A paralegal and a secretary were first to discover the problem, according to the opinion. The paralegal noticed in late 2006 that Duncan had prepared a check register for a client showing a payment to Verrill Dana, but the check had been made payable to Duncan. The paralegal brought the matter to the attention of Duncan’s secretary, who investigated and found 14 such discrepancies.
The secretary finally told another lawyer in the firm about the discrepancies in June 2007, spurring Warren to launch an investigation of the client account. When confronted, Duncan said the checks written to himself represented attorney fees, and he offered to resign. Warren spoke to the executive committee about Duncan’s resignation offer; it was declined. Warren did require Duncan to repay $77,500 to the firm, however, and he complied.
There was no notification to ethics authorities or to the firm’s in-house general counsel. Duncan was finally fired in early November 2007 after an internal audit found he had also billed clients for work he had not performed and taken money from client accounts to pay himself. At that point, prosecutors were notified.
The court remanded to the single justice who heard the case to impose the appropriate sanction.

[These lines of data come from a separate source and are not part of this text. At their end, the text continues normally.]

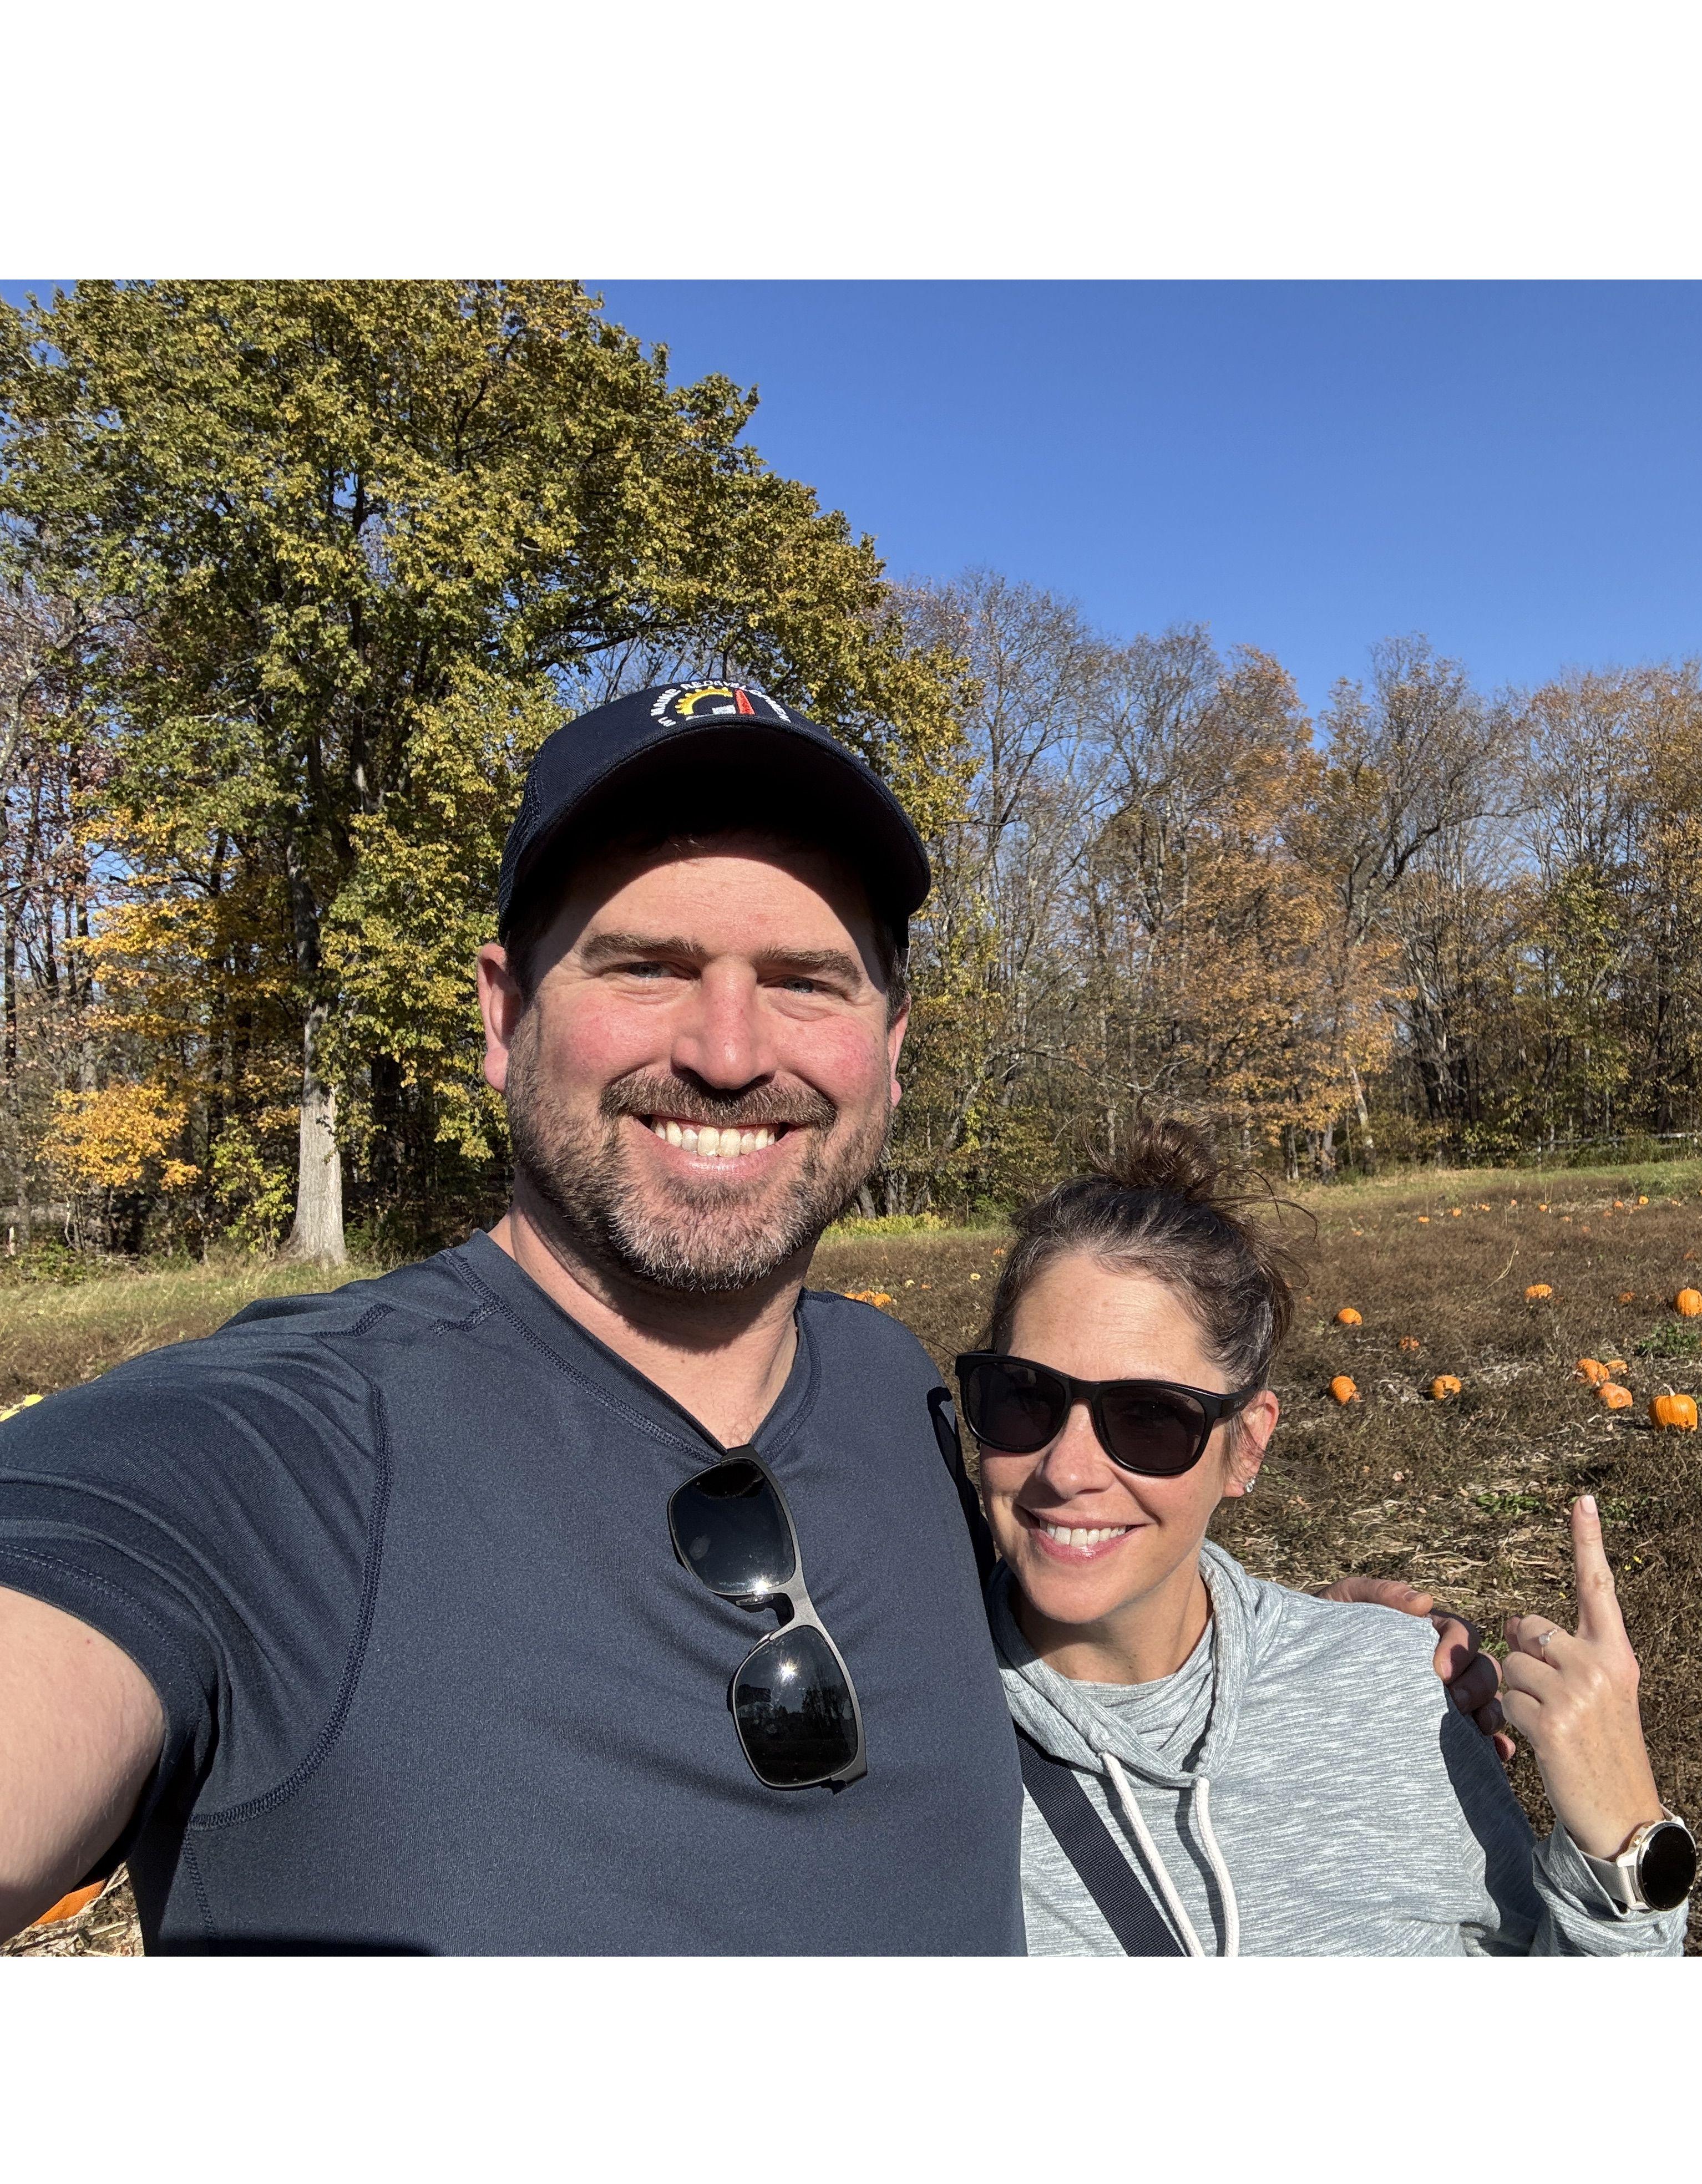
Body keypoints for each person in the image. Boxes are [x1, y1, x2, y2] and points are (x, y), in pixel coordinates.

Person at [0, 681, 1486, 1953]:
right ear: (504, 1012)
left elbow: (1081, 1556)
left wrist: (1296, 1649)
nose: (726, 1050)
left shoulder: (900, 1392)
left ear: (890, 1055)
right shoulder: (265, 1455)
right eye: (646, 967)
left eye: (804, 981)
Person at [961, 1120, 1694, 1956]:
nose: (1068, 1470)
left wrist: (1625, 1839)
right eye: (1023, 1397)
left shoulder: (1397, 1690)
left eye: (1147, 1417)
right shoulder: (907, 1728)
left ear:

Lawyer Melissa Hewey of DrummondWoodsum commented on behalf the partners in an interview with the ABA Journal. She calls the opinion “a complete affirmation” that there was no coverup and no failure to report.
She adds that the finding on the need for additional policies “is not really a finding against individuals other than that these people happened to be on the management committee. It’s notable that, at least to my knowledge, no firm in Maine has the type of policies that the court is talking about in this opinion. It’s something that all firms now are going to have to look at and analyze. It really doesn’t bear on these individuals at all.”
ABAJournal.com: “At Issue in Ethics Trial: Did Verrill Dana Try to Cover Up in $300K Partner Theft Matter?”
Updated at 10:30 a.m. to include comments by Hewey.